Problem to solve: Reproduce the following lines word for word, keeping every line break where it falls.

· · · ·

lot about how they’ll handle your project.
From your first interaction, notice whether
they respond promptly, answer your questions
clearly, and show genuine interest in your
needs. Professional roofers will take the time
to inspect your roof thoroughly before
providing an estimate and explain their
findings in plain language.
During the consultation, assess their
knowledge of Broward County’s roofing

· · · ·

Task result:
lot about how they’ll handle your project.
From your first interaction, notice whether
they respond promptly, answer your questions
clearly, and show genuine interest in your
needs. Professional roofers will take the time
to inspect your roof thoroughly before
providing an estimate and explain their
findings in plain language.
During the consultation, assess their
knowledge of Broward County’s roofing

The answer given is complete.